I would ordinarily scoff when I looked at a blog and saw that it hadn't been updated for a long period of time. I am now scoffing at myself. The last post that I made was just before I started working at Brandwatch, which was a few months after I finished my Ph.D., which was, more precisely, 3 years and 1 month ago. I've now been working here for longer than I was undertaking my doctoral studies and time has passed very quickly indeed. Work and life are very different now.

There's a lot to be said about teams of engineers tackling big problems. My doctoral years were very solitary in terms of my work. You toil on a deep problem in a niche so narrow that at the end of it all you are the world expert on it. This is an empowering proposition, however, it does mean that nobody truly shares your burden and successes along the way apart from yourself. I thrived in this environment because I can command a substantial amount of self-determination, and to an extent, stubbornness. This is what got me out of bed in the morning and kept me pushing through until late in the night, day in and day out. It paid off. But it's not sustainable. Research in academia is being overtaken by the pure creative power of industry. I'd make the conjecture that industry is solving the most important and interesting problems in computer science right now, and that's where I want to be.

The true joy of engineering is not sitting in an ivory tower and becoming a specialist on a particularly arcane area that few people know about. The true joy is building things with people, for people. Fundamentally, software engineers are not that different from traditional engineers. When Brunel built bridges or railways, he did so to solve people's problems; to connect people. Software engineering is the same, and connecting people resonates both inside and outside of the workshop.

Inside the workshop, engineers connect with each other to dream, design and build things that help enrich the lives of others. Teams of engineers, when they work together well and have proper guidance, can do incredible things. Working closely with exceptionally smart people has been extremely rewarding. My programming skills have improved vastly. My ability to transfer this knowledge on to others has also improved, and I feel the audience has been infinitely more attentive than those that I taught at the university (intriguingly those that were most receptive in my seminars now work for the same company). Through pull requests, pair programming and technical talks the interactions where I learn something new can be counted daily.
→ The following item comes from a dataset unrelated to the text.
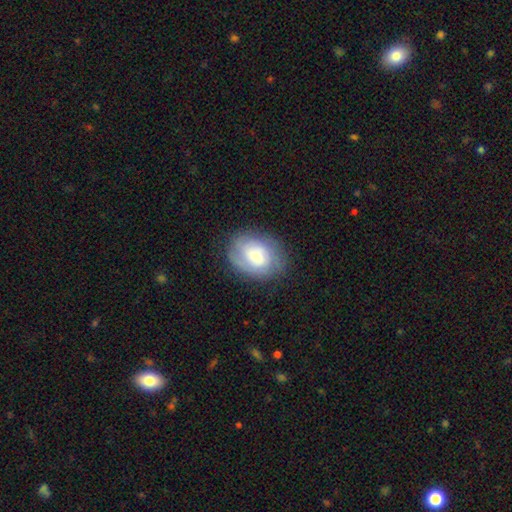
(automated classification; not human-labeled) Smooth or featured: smooth — 51% (featured or disk — 41%)
How rounded: in between — 71% (round — 28%)
Merging: none — 73% (minor disturbance — 18%)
Outside of the workshop, engineers are connecting people together. When I read and hear feedback from our users that compliments our work, I feel genuinely happy to have made a difference. Even if the contribution was something small, it doesn't matter - we've made someone's day better: perhaps we fixed a common frustration, maybe we saved them a few minutes each morning, or we've delivered some great new functionality. When hundreds of clients turn up to one of our events to learn more about the platform and products we are building, I feel part of something much greater than myself. When I spoke at JAX London earlier this month, a whole room of people were really listening to what I had to say and I felt that I'd given something useful back to the community. That was the biggest struggle I had with academic work; collaboration seemed fueled by the need to publish more papers for one's own citation count, rather than tackling a problem the world really needed solved.
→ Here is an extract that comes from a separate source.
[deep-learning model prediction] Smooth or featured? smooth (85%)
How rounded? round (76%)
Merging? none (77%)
If you're an engineer and you want to make a difference, then know full well that you can. There's never been a more exciting time to be alive with the skills that you have. Join a start-up and help it grow into a world-class organisation. Join a world-class organisation and make it better. Work for yourself while traveling from place to place with a laptop and a minimal set of clothing - it's all possible. There's so much to build for everyone out there - there's just not enough time to do it all.